Certainly one would expect a 12-year-old screenplay to have had numerous rewrites in its lifetime, especially a comedy that features such contemporary elements as a mad warmonger with nothing to do in post-Cold War America, video games and a Virtual Reality helmet. Levinson, however, is very vague on this point: 'The original point of the piece has always remained consistent,' he says. 'And the changes that have taken place in the world have probably made it more relevant than it used to be.'

He puts Toys' problem down to the bizarre, surreal tone of the story. 'You cannot do a comedy in America that is not just a sitcom extension. An absurdist sensibility is not something that studios are comfortable with. The only fantasy cinema to emerge in Hollywood is the kind that's already part of American culture. Whatever is going on in the visual design, Batman is an extension of the comic books. The Addams Family comes from the television show. That makes them mainstream film-making in the sense that you have a pre-sold item which America will buy. On the other hand if you take Terry (Gilliam)'s Brazil, or Tim (Burton)'s Edward Scissorhands, that are not based on an existing cultural phenomenon, it's much more difficult for them to succeed.'

That doesn't explain the phenomenal success of Levinson's own earlier Rain Man, which was also years in the pipeline, and which boasted the ultimate in low concepts, an autistic savant. But, unlike Toys, it wasn't his own baby. 'I came to it late; it was having trouble with various directors to make it work. As opposed to a director who wants to make a movie over a long period.'

One suspects, though, that a more complex dynamic is in play in Toys' hostile reception. Levinson has been on a roll, with three big hits in his recent filmography (Good Morning Vietnam, Rain Man and, to a lesser extent, Bugsy) and only one box-office failure (Avalon). Unlike the three directors whose dream projects, profiled right, were made at difficult points in their careers, he couldn't count on the underdog factor. On the contrary: Levinson's substantial clout in Hollywood left some critics claiming that Toys was a vanity project that studios didn't dare to refuse.

And his work has always fallen into two camps: impersonal, commercial projects, and the intimate, realist, semi-autobiographical ones set in his home town of Baltimore: Diner, Tin Men and Avalon. It must have baffled people, and quite possibly enraged them, that when Toys finally materialised, it was a stylised high fantasy that had nothing at all to do with Baltimore.
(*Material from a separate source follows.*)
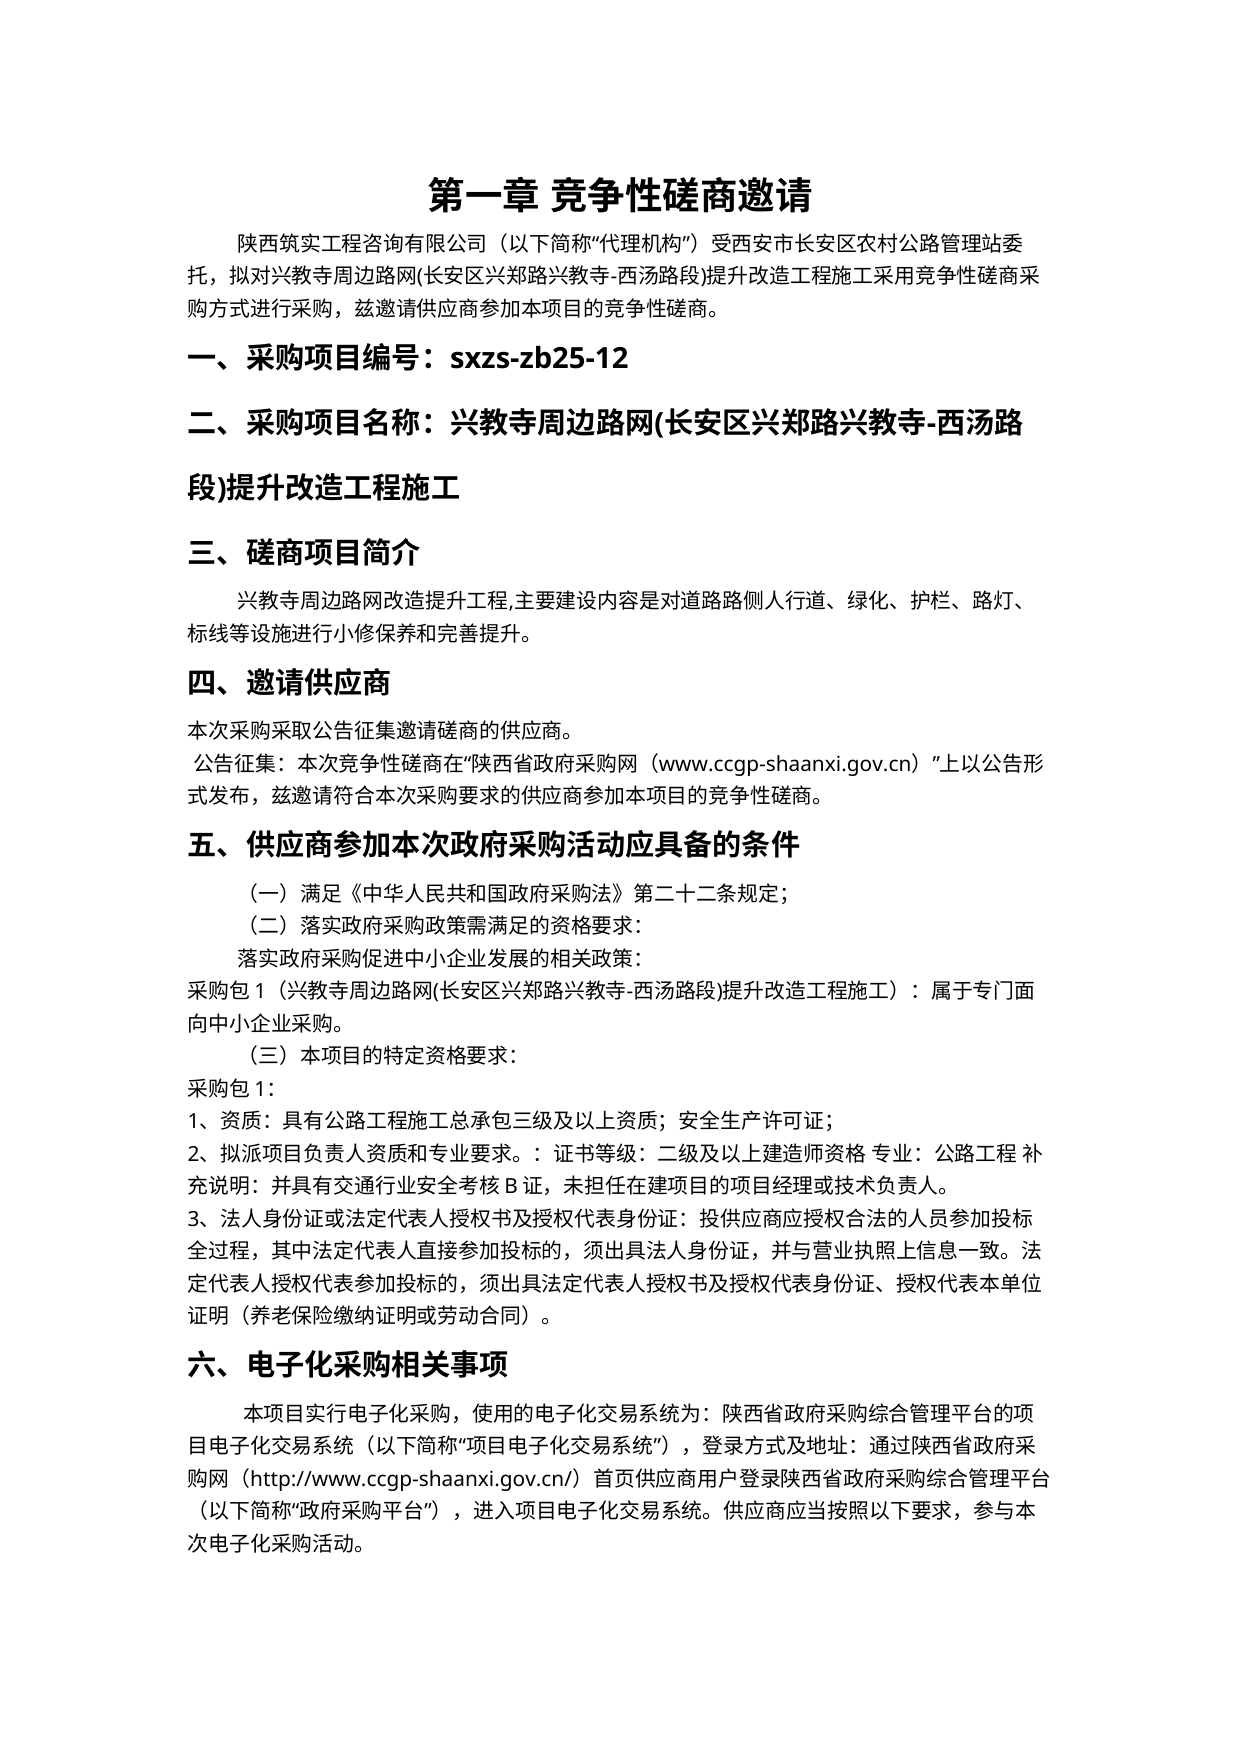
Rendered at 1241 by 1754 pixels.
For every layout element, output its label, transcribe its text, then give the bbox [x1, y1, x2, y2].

Whatever, Levinson likes to think that, from being a Legendary Unmade Screenplay, Toys will pass into another overstuffed movie category, the Great Misunderstood Movie: 'I think good ideas will ultimately succeed, although they might not succeed in the present moment. When I did The Natural (a baseball drama staring Robert Redford), it got criticised by a lot of people because it seemed such a serious movie. As time has gone on, it has been accepted, because in the final analysis it wasn't meant to be - the woman standing up, hoping he'll hit in the home run, with sun behind her hair, that was the joke. We didn't do it for pure camp. But people won't go with it if you don't give a kind of wink so that everyone can say 'Yeah, I got it.' '

You might think that, in this light, the British distributor is plunging in at the deep end with pastiche Magritte artwork and a copyline that runs 'Open the doors to your imagination'. We shall see the results tomorrow, probably some time before the end of the first evening screening.